By Carlos Camacho
CARACAS -- A set of new and polemical economic measures announced Friday night by embattled head of state Nicolas Maduro was met with calls for a nation-wide 24 hour general labor stoppage for Tuesday August 21st, in addition to closed shops and mass confusion & concern over the weekend.
The fact that Maduro couldn’t -- or refused to -- explain the new measures didn’t help assuage Venezuelans’ nerves. At one point Maduro (who admitted he was nursing a bad cold and stopped several times to blow his nose), closed his eyes, clutched his hand into a fist and said: “We need to think, we need to thiiinnnkkk!!!” about ways to overcome the Venezuelan crisis.
One thing is certain: Maduro’s “Paquetazo rojo” (roughly, Red Package of measures) unified the once fractured Venezuelan opposition against it. Almost all of the parties who oppose him took part in Sunday morning’s announcement of Tuesday’s stoppage. And this is only “the first day of national protest and national stoppage” against the head of state and his rule, spokesman Andres Velasquez, a former Bolivar state governor and union leader, promised.
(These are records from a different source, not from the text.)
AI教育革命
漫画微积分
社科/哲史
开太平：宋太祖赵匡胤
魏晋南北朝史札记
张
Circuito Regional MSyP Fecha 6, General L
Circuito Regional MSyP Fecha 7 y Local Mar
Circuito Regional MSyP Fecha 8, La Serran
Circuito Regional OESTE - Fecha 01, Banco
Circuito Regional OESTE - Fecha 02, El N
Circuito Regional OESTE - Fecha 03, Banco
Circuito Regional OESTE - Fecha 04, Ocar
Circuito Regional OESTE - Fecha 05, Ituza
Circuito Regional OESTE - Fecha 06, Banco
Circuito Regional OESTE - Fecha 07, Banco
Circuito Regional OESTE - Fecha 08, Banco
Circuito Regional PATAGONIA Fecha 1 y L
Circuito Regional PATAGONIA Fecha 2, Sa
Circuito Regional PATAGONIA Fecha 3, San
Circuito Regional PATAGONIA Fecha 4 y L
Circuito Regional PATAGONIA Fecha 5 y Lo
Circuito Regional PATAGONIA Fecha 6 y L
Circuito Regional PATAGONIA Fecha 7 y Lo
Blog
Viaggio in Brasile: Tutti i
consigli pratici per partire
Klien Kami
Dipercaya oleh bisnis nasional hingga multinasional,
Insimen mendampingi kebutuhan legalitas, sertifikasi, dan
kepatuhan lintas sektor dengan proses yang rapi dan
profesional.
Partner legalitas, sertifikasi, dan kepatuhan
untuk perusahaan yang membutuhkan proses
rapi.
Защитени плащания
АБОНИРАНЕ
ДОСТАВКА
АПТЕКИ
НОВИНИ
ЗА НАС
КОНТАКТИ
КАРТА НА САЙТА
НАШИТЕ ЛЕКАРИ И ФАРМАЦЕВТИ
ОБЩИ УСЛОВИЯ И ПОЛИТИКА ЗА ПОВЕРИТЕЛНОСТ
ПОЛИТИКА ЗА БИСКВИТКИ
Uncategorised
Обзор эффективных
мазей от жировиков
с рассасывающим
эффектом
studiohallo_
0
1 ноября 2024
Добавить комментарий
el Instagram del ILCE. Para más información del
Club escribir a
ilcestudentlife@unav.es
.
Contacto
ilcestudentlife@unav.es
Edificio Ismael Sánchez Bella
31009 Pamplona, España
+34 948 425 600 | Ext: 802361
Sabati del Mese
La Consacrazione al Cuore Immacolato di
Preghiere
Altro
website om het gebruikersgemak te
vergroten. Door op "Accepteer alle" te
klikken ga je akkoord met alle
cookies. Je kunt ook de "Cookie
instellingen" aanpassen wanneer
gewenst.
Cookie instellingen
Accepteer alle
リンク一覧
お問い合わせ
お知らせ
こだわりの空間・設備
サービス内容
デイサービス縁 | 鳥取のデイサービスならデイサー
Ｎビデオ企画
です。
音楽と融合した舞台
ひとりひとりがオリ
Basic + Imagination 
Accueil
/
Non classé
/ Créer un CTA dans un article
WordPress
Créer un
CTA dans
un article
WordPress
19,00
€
Maduro devalued the currency, again, by 96%, to Bs 6 million to the US dollar, just days before a reconversion that is to slash five zeroes from the Bolivar: now those Bs 6 million that can get you one US dollar will be just 6 Bolivares Soberanos, the new denomination for the Venezuelan currency. Maduro also hiked the minimum wage for the 24th time since 2013, a move rejected by analysts, saying it will just promote the hyperinflation Venezuela has been experiencing since October 2017 and which is expected to clock in at 1 million per cent by year’s end, according to the International Monetary Fund.
The embattled head of state again threatened to hike the price of the cheapest gasoline prices, a move that is drawing comparisons to the increase in the price of fuels that triggered the 1989 riots known as “El Caracazo”, but refused to say when or by how much was the increase going to be implemented.
A pizza parlor owner in Chacao, a formerly wealthy municipality in the capital city of Caracas, was fighting off beggars and thinking about how he was going to pay the new minimum wage of Bs 180 million, 36 times bigger than the current monthly salary of Bs 5 million. “You know what I feel like? I feel like I should just take off running,” the worried small business owner told a journalist Saturday night, his place the only business open in the whole of the Francisco de Miranda avenue Saturday night.
In journalistic circles, the rumor began spreading Sunday that Maduro’s planners meant to hike the minimum wage by “only” 300%, to Bs 18 million, and that he either misunderstood the figure -- Maduro only has two years of high school and present Venezuelan economic figures defy the acumen of even seasoned economists -- misread it or changed it at the last minute on a whim.